───── PROVIDED INFORMATION
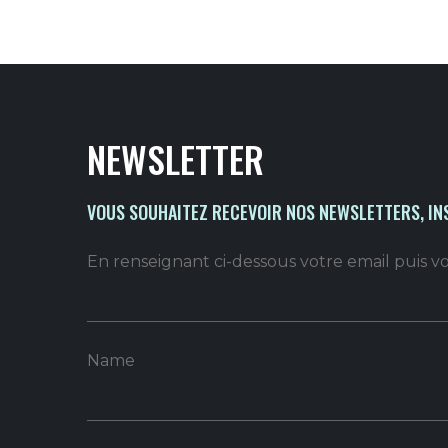
NEWSLETTER
VOUS SOUHAITEZ RECEVOIR NOS NEWSLETTERS, IN
En renseignant ci-dessous votre email puis 
Name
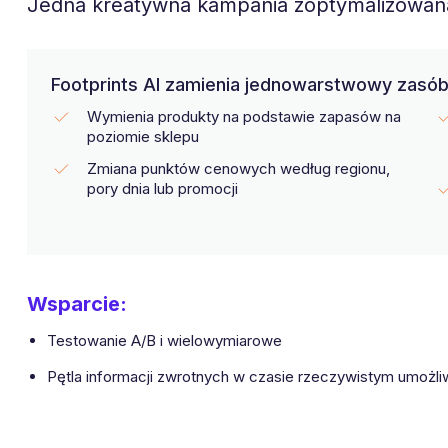
Jedna kreatywna kampania zoptymalizowana
Footprints AI zamienia jednowarstwowy zasó
Wymienia produkty na podstawie zapasów na
poziomie sklepu
Zmiana punktów cenowych według regionu,
pory dnia lub promocji
Wsparcie:
Testowanie A/B i wielowymiarowe
Pętla informacji zwrotnych w czasie rzeczywistym umożli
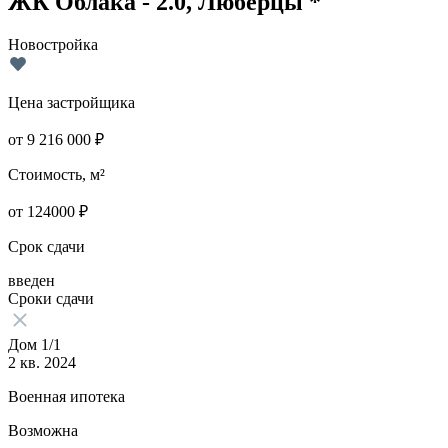
ЖК Облака - 2.0, Люберцы *
Новостройка
Цена застройщика
от
9 216 000
₽
Стоимость, м²
от
124000
₽
Срок сдачи
введен
Сроки сдачи
Дом 1/1
2 кв. 2024
Военная ипотека
Возможна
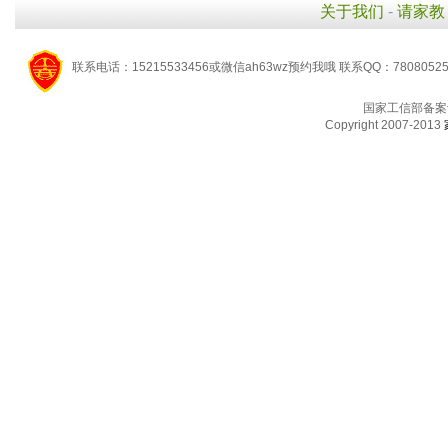
关于我们
-
请家教
联系电话：15215533456或微信ah63wz预约我哦 联系QQ：7808052
国家工信部备案
Copyright 2007-2013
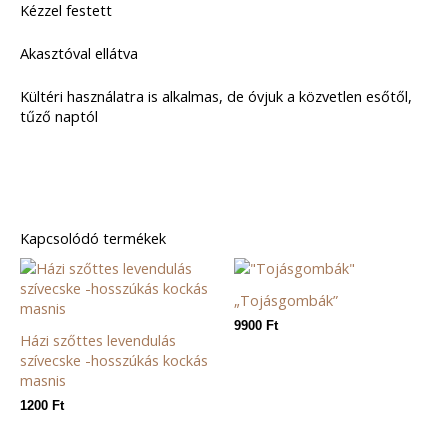
Kézzel festett
Akasztóval ellátva
Kültéri használatra is alkalmas, de óvjuk a közvetlen esőtől,
tűző naptól
Kapcsolódó termékek
„Tojásgombák”
9900
Ft
Házi szőttes levendulás
szívecske -hosszúkás kockás
masnis
1200
Ft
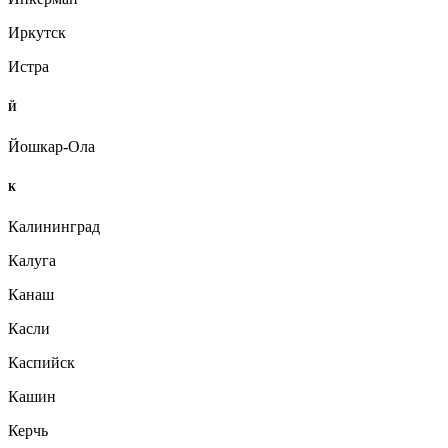
Иркутск
Истра
Й
Йошкар-Ола
К
Калининград
Калуга
Канаш
Касли
Каспийск
Кашин
Керчь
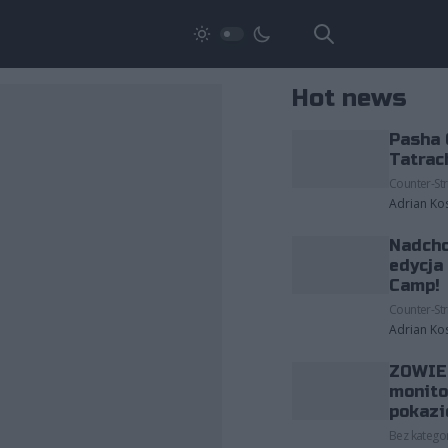
Hot news
Pasha 
Tatrac
Counter-Str
Adrian Ko
Nadcho
edycja
Camp!
Counter-Str
Adrian Ko
ZOWIE 
monito
pokazi
Bez kategor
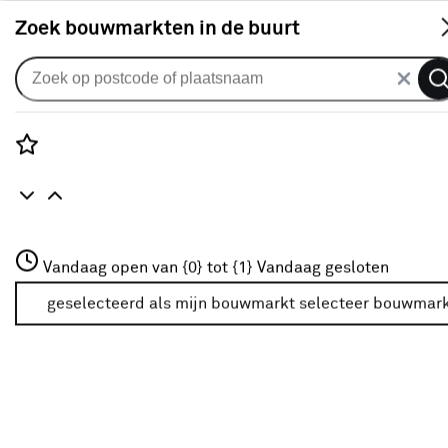
S
Zoek bouwmarkten in de buurt
Alle binnendeuren
Arne & Bodil binnendeur ABD571
wit afgelakt
Rozenstraat 3
Vandaag open van {0} tot {1}
Vandaag gesloten
0
klantreview
review
3772JH Amersfoort
+31 01234567
geselecteerd als mijn bouwmarkt
selecteer bouwmar
Meer over deze bouwmarkt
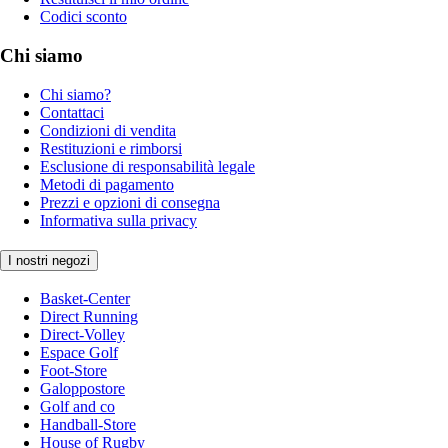
Codici sconto
Chi siamo
Chi siamo?
Contattaci
Condizioni di vendita
Restituzioni e rimborsi
Esclusione di responsabilità legale
Metodi di pagamento
Prezzi e opzioni di consegna
Informativa sulla privacy
I nostri negozi
Basket-Center
Direct Running
Direct-Volley
Espace Golf
Foot-Store
Galoppostore
Golf and co
Handball-Store
House of Rugby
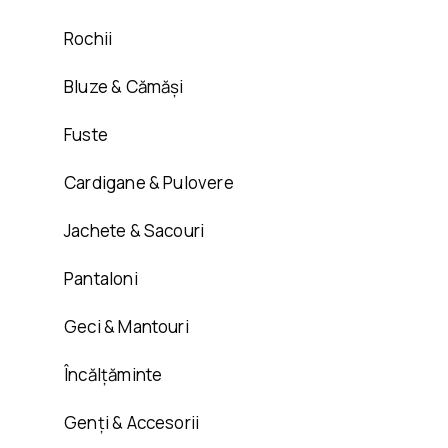
Rochii
Bluze & Cămăși
Fuste
Cardigane & Pulovere
Jachete & Sacouri
Pantaloni
Geci & Mantouri
Încălțăminte
Genți & Accesorii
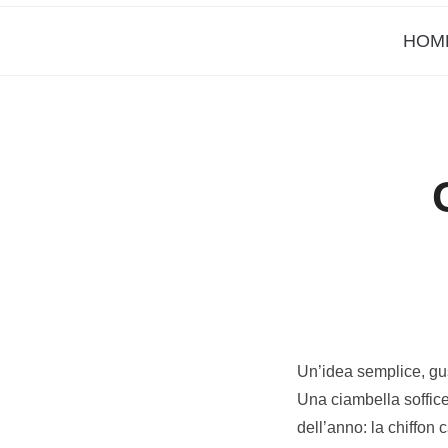
HOM
Un’idea semplice, gus
Una ciambella soffic
dell’anno: la chiffon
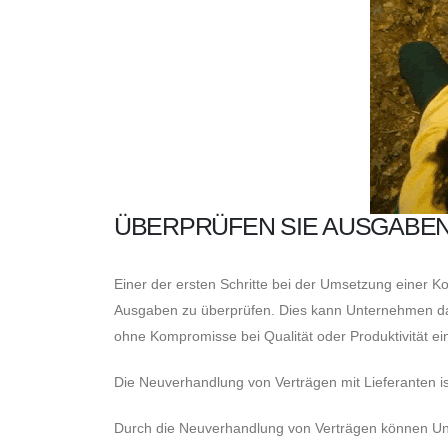
ÜBERPRÜFEN SIE AUSGABEN
Einer der ersten Schritte bei der Umsetzung einer K
Ausgaben zu überprüfen. Dies kann Unternehmen dabe
ohne Kompromisse bei Qualität oder Produktivität e
Die Neuverhandlung von Verträgen mit Lieferanten is
Durch die Neuverhandlung von Verträgen können Un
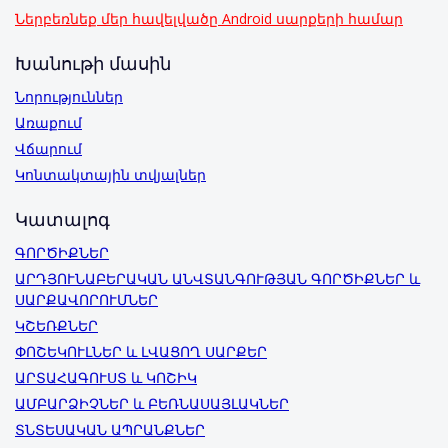
Ներբեռնեք մեր հավելվածը Android սարքերի համար
Խանութի մասին
Նորություններ
Առաքում
Վճարում
Կոնտակտային տվյալներ
Կատալոգ
ԳՈՐԾԻՔՆԵՐ
ԱՐԴՅՈՒՆԱԲԵՐԱԿԱՆ ԱՆՎՏԱՆԳՈՒԹՅԱՆ ԳՈՐԾԻՔՆԵՐ և
ՍԱՐՔԱՎՈՐՈՒՄՆԵՐ
ԿՇԵՌՔՆԵՐ
ՓՈՇԵԿՈՒԼՆԵՐ և ԼՎԱՑՈՂ ՍԱՐՔԵՐ
ԱՐՏԱՀԱԳՈՒՍՏ և ԿՈՇԻԿ
ԱՄԲԱՐՁԻՉՆԵՐ և ԲԵՌՆԱՍԱՅԼԱԿՆԵՐ
ՏՆՏԵՍԱԿԱՆ ԱՊՐԱՆՔՆԵՐ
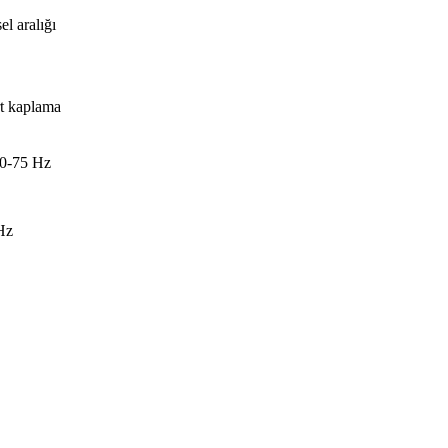
l aralığı
rt kaplama
50-75 Hz
Hz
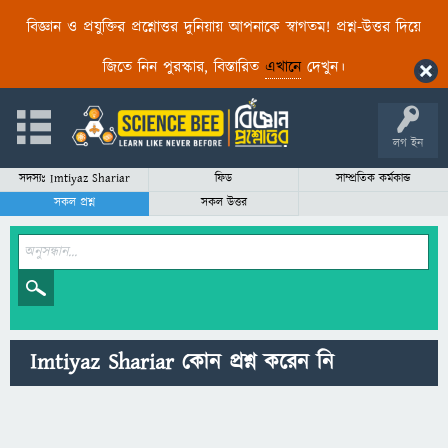
বিজ্ঞান ও প্রযুক্তির প্রশ্নোত্তর দুনিয়ায় আপনাকে স্বাগতম! প্রশ্ন-উত্তর দিয়ে
জিতে নিন পুরস্কার, বিস্তারিত
এখানে
দেখুন।
লগ ইন
সদস্যঃ Imtiyaz Shariar
ফিড
সাম্প্রতিক কর্মকান্ড
সকল প্রশ্ন
সকল উত্তর
Imtiyaz Shariar কোন প্রশ্ন করেন নি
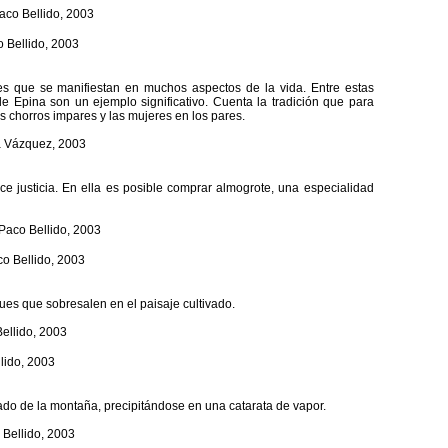
s que se manifiestan en muchos aspectos de la vida. Entre estas
e Epina son un ejemplo significativo. Cuenta la tradición que para
 chorros impares y las mujeres en los pares.
e justicia. En ella es posible comprar almogrote, una especialidad
es que sobresalen en el paisaje cultivado.
 lado de la montaña, precipitándose en una catarata de vapor.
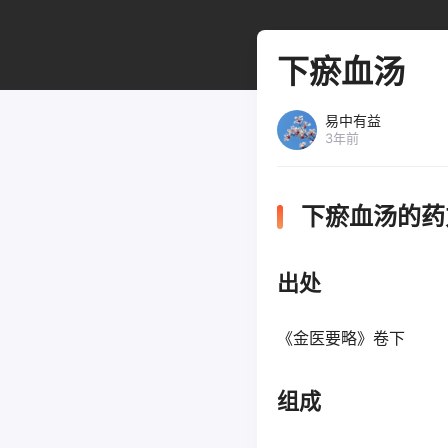
下瘀血汤
易中有益
3年前
下瘀血汤的药
出处
《金医要略》卷下
组成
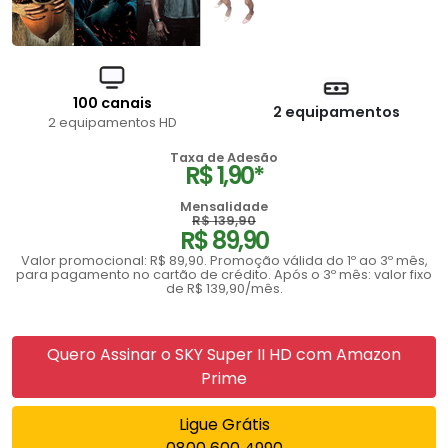
100 canais
2 equipamentos
2 equipamentos HD
Taxa de Adesão
R$ 1,90*
Mensalidade
R$ 139,90
R$ 89,90
Valor promocional: R$ 89,90. Promoção válida do 1º ao 3º mês,
para pagamento no cartão de crédito. Após o 3º mês: valor fixo
de R$ 139,90/mês.
Quero Assinar o SKY Super II HD com Amazon
Prime
Ligue Grátis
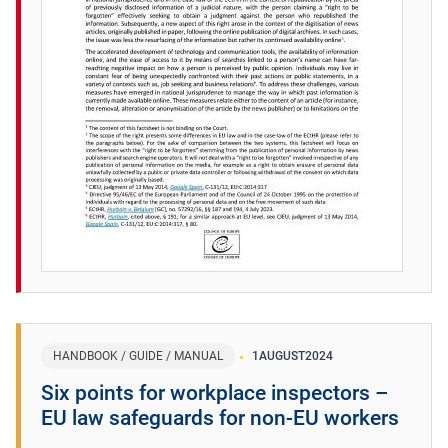
HANDBOOK / GUIDE / MANUAL
1
AUGUST
2024
​Six points for workplace inspectors –
EU law safeguards for non-EU workers ​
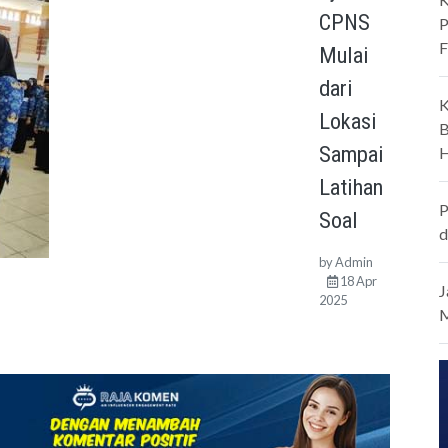
CPNS
P
F
Mulai
dari
K
Lokasi
B
Sampai
H
Latihan
P
Soal
d
by
Admin
18 Apr
J
2025
M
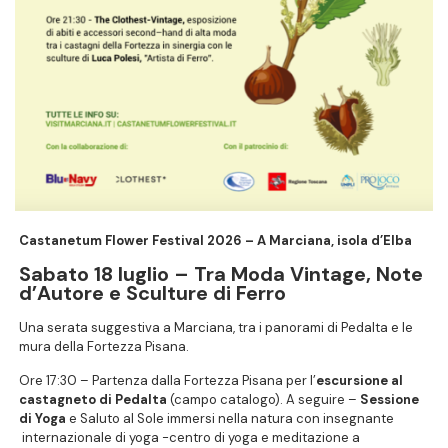
Castanetum Flower Festival 2026 – A Marciana, isola d’Elba
Sabato 18 luglio – Tra Moda Vintage, Note
d’Autore e Sculture di Ferro
Una serata suggestiva a Marciana, tra i panorami di Pedalta e le
mura della Fortezza Pisana.
Ore 17:30 – Partenza dalla Fortezza Pisana per l’
escursione al
castagneto di Pedalta
(campo catalogo). A seguire –
Sessione
di Yoga
e Saluto al Sole immersi nella natura con insegnante
internazionale di yoga -centro di yoga e meditazione a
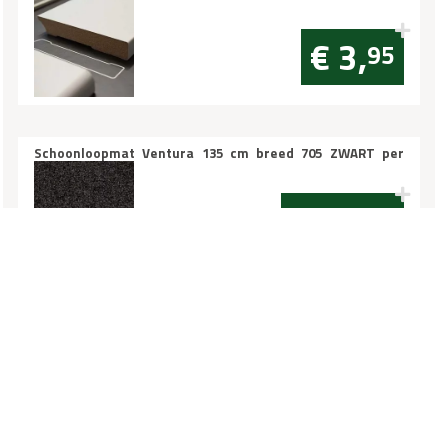
70x12mm vochtwerend per m1
€ 3,
95
Schoonloopmat Ventura 135 cm breed 705 ZWART per
10cm
€ 16,
95
Hoeklijnprofiel 10mm RVS 3m
€ 46,
95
──────────
→ **YOUR TASK**:
Could you print every line of text in the data above, word for word, leaving out the pictures?

→ **EXPECTED ANSWER**:
NEWSLETTER
VOUS SOUHAITEZ RECEVOIR NOS NEWSLETTERS, IN
En renseignant ci-dessous votre email puis 
Name
Jedna kreatywna kampania zoptymalizowana
Footprints AI zamienia jednowarstwowy zasó
Wymienia produkty na podstawie zapasów na
poziomie sklepu
Zmiana punktów cenowych według regionu,
pory dnia lub promocji
Wsparcie:
Testowanie A/B i wielowymiarowe
Pętla informacji zwrotnych w czasie rzeczywistym umożli
ЖК Облака - 2.0, Люберцы *
Новостройка
Цена застройщика
от
9 216 000
₽
Стоимость, м²
от
124000
₽
Срок сдачи
введен
Сроки сдачи
Дом 1/1
2 кв. 2024
Военная ипотека
Возможна
关于我们
-
请家教
联系电话：15215533456或微信ah63wz预约我哦 联系QQ：7808052
国家工信部备案
Copyright 2007-2013
Kézzel festett
Akasztóval ellátva
Kültéri használatra is alkalmas, de óvjuk a közvetlen esőtől,
tűző naptól
Kapcsolódó termékek
„Tojásgombák”
9900
Ft
Házi szőttes levendulás
szívecske -hosszúkás kockás
masnis
1200
Ft
Иркутск
Истра
Й
Йошкар-Ола
К
Калининград
Калуга
Канаш
Касли
Каспийск
Кашин
Керчь
Hot news
Pasha 
Tatrac
Counter-Str
Adrian Ko
Nadcho
edycja
Camp!
Counter-Str
Adrian Ko
ZOWIE 
monito
pokazi
Bez kategor
S
Zoek bouwmarkten in de buurt
Alle binnendeuren
Arne & Bodil binnendeur ABD571
wit afgelakt
Rozenstraat 3
Vandaag open van {0} tot {1}
Vandaag gesloten
0
klantreview
review
3772JH Amersfoort
+31 01234567
geselecteerd als mijn bouwmarkt
selecteer bouwmar
Meer over deze bouwmarkt
Codici sconto
Chi siamo
Chi siamo?
Contattaci
Condizioni di vendita
Restituzioni e rimborsi
Esclusione di responsabilità legale
Metodi di pagamento
Prezzi e opzioni di consegna
Informativa sulla privacy
I nostri negozi
Basket-Center
Direct Running
Direct-Volley
Espace Golf
Foot-Store
Galoppostore
Golf and co
Handball-Store
House of Rugby
Rochii
Bluze & Cămăși
Fuste
Cardigane & Pulovere
Jachete & Sacouri
Pantaloni
Geci & Mantouri
Încălțăminte
Genți & Accesorii
HOM
Un’idea semplice, gus
Una ciambella soffic
dell’anno: la chiffon
ÜBERPRÜFEN SIE AUSGABEN
Einer der ersten Schritte bei der Umsetzung einer K
Ausgaben zu überprüfen. Dies kann Unternehmen dabe
ohne Kompromisse bei Qualität oder Produktivität e
Die Neuverhandlung von Verträgen mit Lieferanten is
Durch die Neuverhandlung von Verträgen können Un
Ներբեռնեք մեր հավելվածը Android սարքերի համար
Խանութի մասին
Նորություններ
Առաքում
Վճարում
Կոնտակտային տվյալներ
Կատալոգ
ԳՈՐԾԻՔՆԵՐ
ԱՐԴՅՈՒՆԱԲԵՐԱԿԱՆ ԱՆՎՏԱՆԳՈՒԹՅԱՆ ԳՈՐԾԻՔՆԵՐ և
ՍԱՐՔԱՎՈՐՈՒՄՆԵՐ
ԿՇԵՌՔՆԵՐ
ՓՈՇԵԿՈՒԼՆԵՐ և ԼՎԱՑՈՂ ՍԱՐՔԵՐ
ԱՐՏԱՀԱԳՈՒՍՏ և ԿՈՇԻԿ
ԱՄԲԱՐՁԻՉՆԵՐ և ԲԵՌՆԱՍԱՅԼԱԿՆԵՐ
ՏՆՏԵՍԱԿԱՆ ԱՊՐԱՆՔՆԵՐ
l aralığı
rt kaplama
50-75 Hz
Hz
বিজ্ঞান ও প্রযুক্তির প্রশ্নোত্তর দুনিয়ায় আপনাকে স্বাগতম! প্রশ্ন-উত্তর দিয়ে
জিতে নিন পুরস্কার, বিস্তারিত
এখানে
দেখুন।
লগ ইন
সদস্যঃ Imtiyaz Shariar
ফিড
সাম্প্রতিক কর্মকান্ড
সকল প্রশ্ন
সকল উত্তর
Imtiyaz Shariar কোন প্রশ্ন করেন নি
s que se manifiestan en muchos aspectos de la vida. Entre estas
e Epina son un ejemplo significativo. Cuenta la tradición que para
 chorros impares y las mujeres en los pares.
e justicia. En ella es posible comprar almogrote, una especialidad
es que sobresalen en el paisaje cultivado.
 lado de la montaña, precipitándose en una catarata de vapor.
下瘀血汤
易中有益
3年前
下瘀血汤的药
出处
《金医要略》卷下
组成
100 canais
2 equipamentos
2 equipamentos HD
Taxa de Adesão
R$ 1,90*
Mensalidade
R$ 139,90
R$ 89,90
Valor promocional: R$ 89,90. Promoção válida do 1º ao 3º mês,
para pagamento no cartão de crédito. Após o 3º mês: valor fixo
de R$ 139,90/mês.
Quero Assinar o SKY Super II HD com Amazon
Prime
Ligue Grátis
HANDBOOK / GUIDE / MANUAL
1
AUGUST
2024
​Six points for workplace inspectors –
EU law safeguards for non-EU workers ​
CPNS
P
F
Mulai
dari
K
Lokasi
B
Sampai
H
Latihan
P
Soal
d
by
Admin
18 Apr
J
2025
M
Castanetum Flower Festival 2026 – A Marciana, isola d’Elba
Sabato 18 luglio – Tra Moda Vintage, Note
d’Autore e Sculture di Ferro
Una serata suggestiva a Marciana, tra i panorami di Pedalta e le
mura della Fortezza Pisana.
Ore 17:30 – Partenza dalla Fortezza Pisana per l’
escursione al
castagneto di Pedalta
(campo catalogo). A seguire –
Sessione
di Yoga
e Saluto al Sole immersi nella natura con insegnante
internazionale di yoga -centro di yoga e meditazione a
70x12mm vochtwerend per m1
€ 3,
95
Schoonloopmat Ventura 135 cm breed 705 ZWART per
10cm
€ 16,
95
Hoeklijnprofiel 10mm RVS 3m
€ 46,
95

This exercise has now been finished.